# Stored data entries
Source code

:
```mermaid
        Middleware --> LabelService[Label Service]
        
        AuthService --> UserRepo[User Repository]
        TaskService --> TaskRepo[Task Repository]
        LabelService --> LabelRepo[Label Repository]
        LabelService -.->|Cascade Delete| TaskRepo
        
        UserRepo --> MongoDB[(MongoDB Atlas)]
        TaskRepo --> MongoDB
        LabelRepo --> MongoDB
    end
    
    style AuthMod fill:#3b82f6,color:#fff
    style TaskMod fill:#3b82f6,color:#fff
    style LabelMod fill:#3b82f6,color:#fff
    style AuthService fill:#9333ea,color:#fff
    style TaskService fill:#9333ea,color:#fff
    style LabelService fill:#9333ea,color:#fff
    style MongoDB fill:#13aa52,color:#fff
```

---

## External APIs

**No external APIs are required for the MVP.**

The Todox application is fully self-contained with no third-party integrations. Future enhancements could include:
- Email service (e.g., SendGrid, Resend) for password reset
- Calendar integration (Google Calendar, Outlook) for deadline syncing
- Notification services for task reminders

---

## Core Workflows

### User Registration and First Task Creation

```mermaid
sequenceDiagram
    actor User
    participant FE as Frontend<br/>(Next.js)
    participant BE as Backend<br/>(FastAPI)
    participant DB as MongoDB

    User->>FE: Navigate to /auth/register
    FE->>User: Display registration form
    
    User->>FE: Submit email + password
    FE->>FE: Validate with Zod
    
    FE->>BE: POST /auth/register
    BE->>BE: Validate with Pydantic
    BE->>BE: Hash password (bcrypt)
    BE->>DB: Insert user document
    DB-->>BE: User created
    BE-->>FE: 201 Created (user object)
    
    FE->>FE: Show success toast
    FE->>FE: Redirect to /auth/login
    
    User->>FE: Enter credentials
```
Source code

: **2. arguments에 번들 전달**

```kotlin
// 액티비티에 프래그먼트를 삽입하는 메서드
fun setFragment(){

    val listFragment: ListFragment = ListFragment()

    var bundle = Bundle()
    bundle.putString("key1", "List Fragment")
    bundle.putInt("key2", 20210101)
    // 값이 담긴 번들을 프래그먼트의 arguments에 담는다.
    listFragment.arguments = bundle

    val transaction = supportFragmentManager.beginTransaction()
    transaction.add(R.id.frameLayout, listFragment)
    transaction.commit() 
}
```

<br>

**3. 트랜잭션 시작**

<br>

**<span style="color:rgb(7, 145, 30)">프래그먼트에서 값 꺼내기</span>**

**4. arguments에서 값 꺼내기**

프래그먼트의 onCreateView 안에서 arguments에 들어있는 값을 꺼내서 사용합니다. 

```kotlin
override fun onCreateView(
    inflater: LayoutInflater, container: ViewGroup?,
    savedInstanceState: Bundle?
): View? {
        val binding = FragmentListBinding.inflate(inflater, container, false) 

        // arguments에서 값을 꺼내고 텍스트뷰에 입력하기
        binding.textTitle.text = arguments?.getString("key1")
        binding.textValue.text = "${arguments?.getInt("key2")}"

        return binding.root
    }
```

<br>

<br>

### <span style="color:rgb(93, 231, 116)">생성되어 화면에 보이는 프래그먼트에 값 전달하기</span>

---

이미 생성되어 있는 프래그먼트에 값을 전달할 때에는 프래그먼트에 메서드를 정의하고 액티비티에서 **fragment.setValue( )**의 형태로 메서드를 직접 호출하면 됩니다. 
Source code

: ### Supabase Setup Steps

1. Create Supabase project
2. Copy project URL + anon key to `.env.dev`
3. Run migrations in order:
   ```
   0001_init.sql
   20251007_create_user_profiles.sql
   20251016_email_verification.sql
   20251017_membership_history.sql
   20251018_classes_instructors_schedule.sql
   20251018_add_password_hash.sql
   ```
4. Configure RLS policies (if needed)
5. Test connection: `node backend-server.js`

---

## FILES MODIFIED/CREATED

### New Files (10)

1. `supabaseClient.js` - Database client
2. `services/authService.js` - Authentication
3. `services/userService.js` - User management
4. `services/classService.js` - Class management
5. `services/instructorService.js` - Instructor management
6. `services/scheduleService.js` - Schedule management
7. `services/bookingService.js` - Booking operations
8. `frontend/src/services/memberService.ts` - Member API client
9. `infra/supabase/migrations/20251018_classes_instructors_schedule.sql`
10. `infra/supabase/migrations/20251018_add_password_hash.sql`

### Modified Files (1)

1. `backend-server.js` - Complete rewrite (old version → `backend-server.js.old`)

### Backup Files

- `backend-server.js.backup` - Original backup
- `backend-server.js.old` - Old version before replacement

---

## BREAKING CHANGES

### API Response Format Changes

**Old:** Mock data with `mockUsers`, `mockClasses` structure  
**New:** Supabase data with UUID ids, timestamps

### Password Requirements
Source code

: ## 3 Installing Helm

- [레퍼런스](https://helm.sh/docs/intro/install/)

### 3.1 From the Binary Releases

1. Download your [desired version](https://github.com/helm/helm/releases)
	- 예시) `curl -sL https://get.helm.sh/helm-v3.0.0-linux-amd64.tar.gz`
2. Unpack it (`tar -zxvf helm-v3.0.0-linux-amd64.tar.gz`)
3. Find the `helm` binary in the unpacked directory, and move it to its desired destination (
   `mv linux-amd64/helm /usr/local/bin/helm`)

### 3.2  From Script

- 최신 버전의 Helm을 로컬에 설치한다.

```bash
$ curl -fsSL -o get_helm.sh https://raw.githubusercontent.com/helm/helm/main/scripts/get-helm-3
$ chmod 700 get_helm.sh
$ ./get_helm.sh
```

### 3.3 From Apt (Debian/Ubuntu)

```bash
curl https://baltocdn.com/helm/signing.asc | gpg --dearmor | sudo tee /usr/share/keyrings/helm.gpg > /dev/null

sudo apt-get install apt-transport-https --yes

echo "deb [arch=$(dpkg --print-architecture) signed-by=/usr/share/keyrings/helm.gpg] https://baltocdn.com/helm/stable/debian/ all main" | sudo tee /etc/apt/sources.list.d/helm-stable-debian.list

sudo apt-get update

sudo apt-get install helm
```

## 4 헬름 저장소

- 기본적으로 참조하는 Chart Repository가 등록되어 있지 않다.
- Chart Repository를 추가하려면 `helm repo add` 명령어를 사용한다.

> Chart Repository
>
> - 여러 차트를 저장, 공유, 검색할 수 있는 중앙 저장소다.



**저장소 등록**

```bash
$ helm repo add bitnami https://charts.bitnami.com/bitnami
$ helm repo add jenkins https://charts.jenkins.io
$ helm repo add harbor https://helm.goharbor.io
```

# TRY IT
Wherever the word "APIs" appears in a line of the data above, copy that line.

# OUTPUT FOR THIS EXERCISE
## External APIs
**No external APIs are required for the MVP.**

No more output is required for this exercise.